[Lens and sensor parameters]
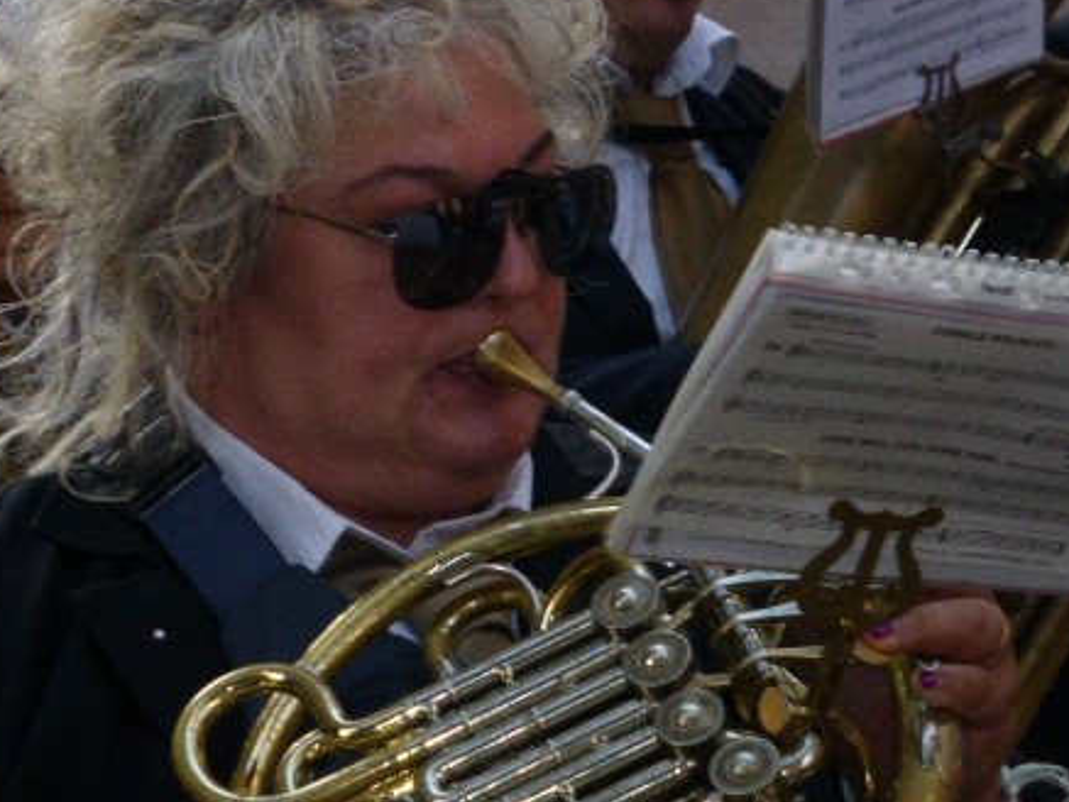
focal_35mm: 221
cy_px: 452
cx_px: 433
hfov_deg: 9.0
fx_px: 6827
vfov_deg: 6.7
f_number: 5.4
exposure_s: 1/250
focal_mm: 24.4
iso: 500
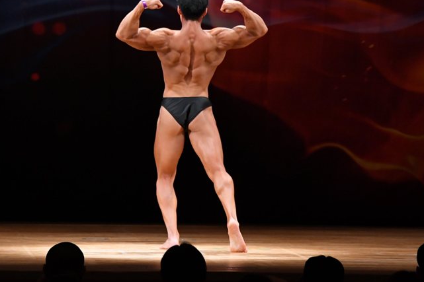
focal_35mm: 272
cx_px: 188
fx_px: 3203
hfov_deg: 7.6
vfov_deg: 5.0
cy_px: 122
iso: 4000
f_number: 5.6
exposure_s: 1/400
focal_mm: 150
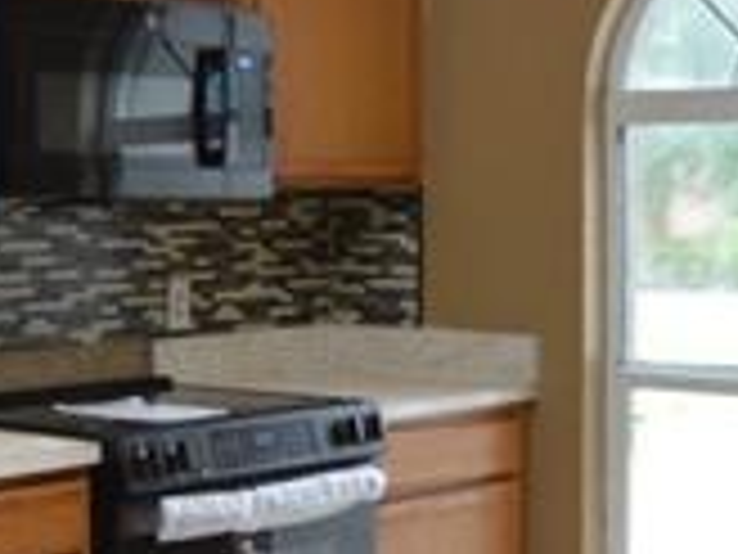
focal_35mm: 90
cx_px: 328
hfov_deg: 21.8
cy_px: 306
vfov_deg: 16.4
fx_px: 1919
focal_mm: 10
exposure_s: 1/80
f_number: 4.5
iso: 400
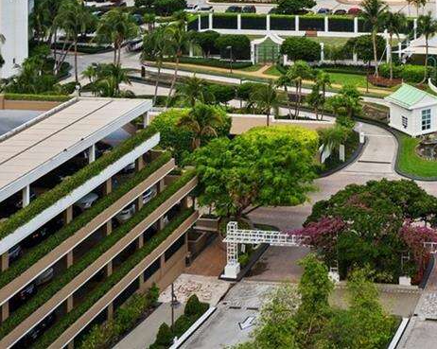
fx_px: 1008
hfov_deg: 23.1
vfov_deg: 17.8
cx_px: 468
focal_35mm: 78
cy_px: -153
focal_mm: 24
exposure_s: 1/100
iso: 200
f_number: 8
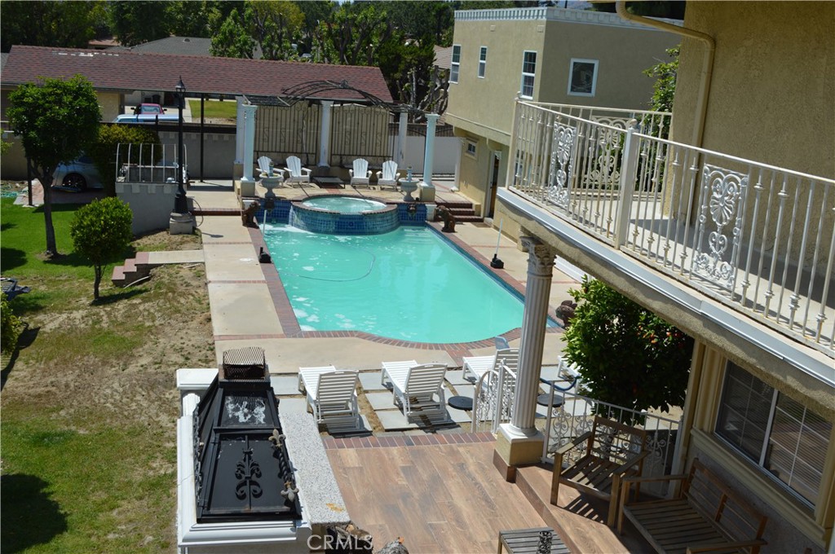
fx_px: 903
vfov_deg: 34.1
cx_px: 418
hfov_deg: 49.6
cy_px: 277
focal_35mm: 39
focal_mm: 26
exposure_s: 1/320
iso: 100
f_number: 9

=== Exercise instructions ===
Although the records above contain pictures, the copy should hold only the lines from their start through the line containing "focal_mm: 26", each exactly as written, and none of the pictures.

=== Response to the task ===
focal_35mm: 221
cy_px: 452
cx_px: 433
hfov_deg: 9.0
fx_px: 6827
vfov_deg: 6.7
f_number: 5.4
exposure_s: 1/250
focal_mm: 24.4
iso: 500
focal_35mm: 272
cx_px: 188
fx_px: 3203
hfov_deg: 7.6
vfov_deg: 5.0
cy_px: 122
iso: 4000
f_number: 5.6
exposure_s: 1/400
focal_mm: 150
focal_35mm: 90
cx_px: 328
hfov_deg: 21.8
cy_px: 306
vfov_deg: 16.4
fx_px: 1919
focal_mm: 10
exposure_s: 1/80
f_number: 4.5
iso: 400
fx_px: 1008
hfov_deg: 23.1
vfov_deg: 17.8
cx_px: 468
focal_35mm: 78
cy_px: -153
focal_mm: 24
exposure_s: 1/100
iso: 200
f_number: 8
fx_px: 903
vfov_deg: 34.1
cx_px: 418
hfov_deg: 49.6
cy_px: 277
focal_35mm: 39
focal_mm: 26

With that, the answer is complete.